Título: Setor privado pressiona Obama a evitar sanção
Autor: Moreira , Assis
Fonte: Valor Econômico, 17/03/2010, Brasil, p. A3

Enquanto os setores privados discutem qual seria a compensação possível para o Brasil não retaliar os Estados Unidos na briga por causa dos subsídios ilegais ao algodão, o governo do presidente Barack Obama continua sem dar sinais de que apresentará uma proposta ao governo brasileiro nos próximos dias.

"O cenário é ruim, o pessimismo cresce", disse uma fonte do setor privado ontem, em meio às articulações de empresas em Brasília na tentativa de evitar a sanção, que aumentará tarifas de importação de produtos, quebrará patentes etc. "Não há negociação enquanto os Estados Unidos não colocarem uma proposta de compensação na mesa." O problema é a inação americana, a recusa do Congresso e do Executivo em aceitar compromisso para por fim aos subsídios ilegais condenados, e também uma certa irritação com a posição brasileira sobre o Irã, por exemplo.

Autoridades americanas nunca falaram explicitamente em compensação e nem mostraram disposição de fazer isso, segundo fontes do governo brasileiro. Publicamente, acenam com a tentativa de resolver o confronto, mas a quatro paredes a atitude é bem mais reservada. No máximo, acenaram com alguma ação se o Brasil não retaliar, mas sem qualquer detalhe e limitando-se às boas intenções, o que Brasília não tem como aceitar, porque perderia credibilidade.

Já os setores privados continuam se articulando para evitar barreiras que só reduzirão o comércio. Uma delegação americana encontra-se em Brasília, formada por dois membros do Fórum Empresarial Brasil-EUA, de um representante da Câmara de Comércio Americana em São Paulo e de uma representante dos produtores americanos de trigo.
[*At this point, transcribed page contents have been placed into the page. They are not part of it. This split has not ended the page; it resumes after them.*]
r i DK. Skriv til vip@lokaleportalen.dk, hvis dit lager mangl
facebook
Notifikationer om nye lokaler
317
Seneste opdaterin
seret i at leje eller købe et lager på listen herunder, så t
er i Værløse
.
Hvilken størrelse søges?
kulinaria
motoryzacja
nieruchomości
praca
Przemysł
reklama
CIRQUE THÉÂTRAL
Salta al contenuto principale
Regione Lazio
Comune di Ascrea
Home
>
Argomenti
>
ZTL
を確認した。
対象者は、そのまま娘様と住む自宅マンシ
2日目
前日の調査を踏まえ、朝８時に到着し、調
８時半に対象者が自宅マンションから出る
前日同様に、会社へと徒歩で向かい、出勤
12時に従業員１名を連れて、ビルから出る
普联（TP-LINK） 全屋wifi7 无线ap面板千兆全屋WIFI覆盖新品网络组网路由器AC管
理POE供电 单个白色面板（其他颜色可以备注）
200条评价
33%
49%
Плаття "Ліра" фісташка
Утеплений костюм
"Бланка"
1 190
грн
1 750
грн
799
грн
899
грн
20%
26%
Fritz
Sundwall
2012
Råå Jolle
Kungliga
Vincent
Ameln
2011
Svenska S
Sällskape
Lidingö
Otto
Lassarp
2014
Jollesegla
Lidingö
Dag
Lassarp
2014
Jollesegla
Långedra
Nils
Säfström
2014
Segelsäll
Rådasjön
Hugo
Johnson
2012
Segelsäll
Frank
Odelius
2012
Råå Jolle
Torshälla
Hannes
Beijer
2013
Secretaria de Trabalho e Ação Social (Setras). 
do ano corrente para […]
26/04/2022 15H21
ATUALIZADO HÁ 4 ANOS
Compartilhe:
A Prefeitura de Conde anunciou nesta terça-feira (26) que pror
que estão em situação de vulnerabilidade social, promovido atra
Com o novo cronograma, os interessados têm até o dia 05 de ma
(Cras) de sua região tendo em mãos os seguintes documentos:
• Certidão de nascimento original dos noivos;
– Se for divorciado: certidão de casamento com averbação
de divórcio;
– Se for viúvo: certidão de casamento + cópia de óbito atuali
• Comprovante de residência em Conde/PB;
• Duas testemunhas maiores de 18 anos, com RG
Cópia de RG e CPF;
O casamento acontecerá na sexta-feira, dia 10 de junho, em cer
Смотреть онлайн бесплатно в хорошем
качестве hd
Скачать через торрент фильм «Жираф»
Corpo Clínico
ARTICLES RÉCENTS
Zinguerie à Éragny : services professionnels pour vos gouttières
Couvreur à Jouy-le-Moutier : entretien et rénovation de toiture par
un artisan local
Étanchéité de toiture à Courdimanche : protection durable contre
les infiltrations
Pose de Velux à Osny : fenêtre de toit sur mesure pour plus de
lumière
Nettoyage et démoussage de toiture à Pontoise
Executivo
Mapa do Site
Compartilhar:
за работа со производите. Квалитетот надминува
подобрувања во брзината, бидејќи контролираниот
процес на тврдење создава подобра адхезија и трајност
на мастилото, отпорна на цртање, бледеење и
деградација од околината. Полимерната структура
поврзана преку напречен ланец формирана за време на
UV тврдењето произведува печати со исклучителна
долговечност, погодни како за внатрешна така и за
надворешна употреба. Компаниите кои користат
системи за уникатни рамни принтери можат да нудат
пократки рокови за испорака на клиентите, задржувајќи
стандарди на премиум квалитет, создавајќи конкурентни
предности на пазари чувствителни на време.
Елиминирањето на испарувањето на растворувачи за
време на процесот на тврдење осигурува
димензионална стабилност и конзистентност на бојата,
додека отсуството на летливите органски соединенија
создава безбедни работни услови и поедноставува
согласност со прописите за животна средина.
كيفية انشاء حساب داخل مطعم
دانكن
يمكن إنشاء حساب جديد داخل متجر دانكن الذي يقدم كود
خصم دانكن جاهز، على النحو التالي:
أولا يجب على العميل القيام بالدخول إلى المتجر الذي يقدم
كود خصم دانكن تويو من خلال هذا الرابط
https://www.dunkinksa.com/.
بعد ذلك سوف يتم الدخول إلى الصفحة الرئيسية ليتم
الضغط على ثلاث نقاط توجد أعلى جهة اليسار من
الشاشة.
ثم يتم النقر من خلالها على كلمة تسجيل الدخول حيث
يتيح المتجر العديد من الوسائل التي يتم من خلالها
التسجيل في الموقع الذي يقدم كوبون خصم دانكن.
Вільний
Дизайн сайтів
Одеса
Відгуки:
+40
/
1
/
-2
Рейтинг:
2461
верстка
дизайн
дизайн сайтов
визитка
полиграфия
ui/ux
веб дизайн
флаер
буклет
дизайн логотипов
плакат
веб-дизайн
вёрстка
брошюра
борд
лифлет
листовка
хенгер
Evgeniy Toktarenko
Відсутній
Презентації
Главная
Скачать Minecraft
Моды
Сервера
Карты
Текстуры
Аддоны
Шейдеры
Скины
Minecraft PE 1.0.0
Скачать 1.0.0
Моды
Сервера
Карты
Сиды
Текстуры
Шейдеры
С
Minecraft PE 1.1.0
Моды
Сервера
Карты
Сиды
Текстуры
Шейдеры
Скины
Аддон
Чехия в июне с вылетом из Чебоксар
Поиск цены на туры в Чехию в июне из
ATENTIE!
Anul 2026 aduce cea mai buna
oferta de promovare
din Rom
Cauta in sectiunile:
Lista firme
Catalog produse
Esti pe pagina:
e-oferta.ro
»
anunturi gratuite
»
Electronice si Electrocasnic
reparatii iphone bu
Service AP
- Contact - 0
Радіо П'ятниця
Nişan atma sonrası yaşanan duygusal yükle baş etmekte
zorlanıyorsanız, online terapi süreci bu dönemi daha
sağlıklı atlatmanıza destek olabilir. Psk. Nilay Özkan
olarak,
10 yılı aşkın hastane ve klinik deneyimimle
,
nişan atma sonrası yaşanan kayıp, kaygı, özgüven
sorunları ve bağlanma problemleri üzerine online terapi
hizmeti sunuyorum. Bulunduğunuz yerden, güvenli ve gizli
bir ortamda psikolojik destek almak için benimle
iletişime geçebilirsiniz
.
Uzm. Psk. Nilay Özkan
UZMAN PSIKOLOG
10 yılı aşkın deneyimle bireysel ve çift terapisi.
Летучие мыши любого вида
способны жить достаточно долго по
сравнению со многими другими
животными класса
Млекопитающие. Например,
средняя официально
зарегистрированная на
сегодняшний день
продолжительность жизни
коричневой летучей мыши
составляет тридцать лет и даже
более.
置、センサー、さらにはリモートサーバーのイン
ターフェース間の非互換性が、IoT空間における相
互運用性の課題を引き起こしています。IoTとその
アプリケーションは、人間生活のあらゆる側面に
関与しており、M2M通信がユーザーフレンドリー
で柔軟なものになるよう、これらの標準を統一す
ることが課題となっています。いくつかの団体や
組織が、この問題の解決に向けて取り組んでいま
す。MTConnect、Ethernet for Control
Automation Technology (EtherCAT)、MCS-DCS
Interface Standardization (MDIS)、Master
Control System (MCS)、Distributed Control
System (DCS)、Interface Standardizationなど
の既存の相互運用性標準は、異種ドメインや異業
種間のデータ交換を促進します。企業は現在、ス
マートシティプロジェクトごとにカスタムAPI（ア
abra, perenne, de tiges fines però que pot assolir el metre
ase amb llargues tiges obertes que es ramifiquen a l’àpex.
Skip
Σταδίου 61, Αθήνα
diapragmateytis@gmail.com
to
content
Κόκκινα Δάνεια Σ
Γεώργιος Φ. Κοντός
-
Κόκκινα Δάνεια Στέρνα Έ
A delegação discutiu, ontem, formas possíveis de efetuar a compensação com o presidente da Associação Brasileira de Produtores de Algodão (Abrapa), Haroldo Cunha, e vai procurar hoje o Itamaraty.

O grupo sinalizou que a criação de um fundo com recursos americanos para o algodão, Embrapa e agricultura é mais aceito no governo de Barack Obama do que no Congresso americano. O governo brasileiro já mencionou também uma compensação através da redução de barreiras sanitárias, menor taxa sobre o etanol, entre outras alternativas.

Se a possibilidade do fundo existe, outra dificuldade persiste para um acordo entre Brasília e Washington: a recusa dos Estados Unidos de se comprometerem com a implementação da decisão da Organização Mundial do Comércio (OMC) para por fim aos subsídios ilegais a seus cotonicultores. A Casa Branca resiste em oferecer um compromisso de reforma estrutural mesmo apenas em 2012, já que isso depende do Congresso, hostil em boa parte a entendimento nessa área.

Membros do Comitê de Agricultura do Senado americano insistiram junto ao governo para que funcionários que participem do Fórum Empresarial Brasil-EUA, em Brasília, não apareçam com propostas de compensação.

A delegação do setor privado disse na Abrapa, em todo caso, que o setor privado está pressionando para que o governo Barack Obama formalize uma proposta de compensação ao Brasil antes do dia 7 de abril, que é o prazo fixado pelo governo brasileiro para deflagrar a retaliação. O setor americano de produção de trigo é um dos mais engajados pela compensação, para evitar a fixação de tarifa maior na entrada de seus produtos no Brasil.

Cunha, da Abrapa, avisou aos americanos que um fundo para ajudar na melhora da competitividade do algodão precisará ter algumas centenas de milhões de dólares "para ser condizente com o tamanho da retaliação (de US$ 829 milhões)". O que não dá, disse, é ter um fundo simbólico, e recheado apenas de boas intenções, que afetaria a credibilidade do Brasil nas disputas comerciais.

O presidente da Associação da Indústria Farmacêutica de Pesquisas (Interfarma), Antonio Brito, que quer evitar a retaliação, admitiu que a conversa bilateral entre os setores privados se intensificou e espera que Washington se mobilize proximamente.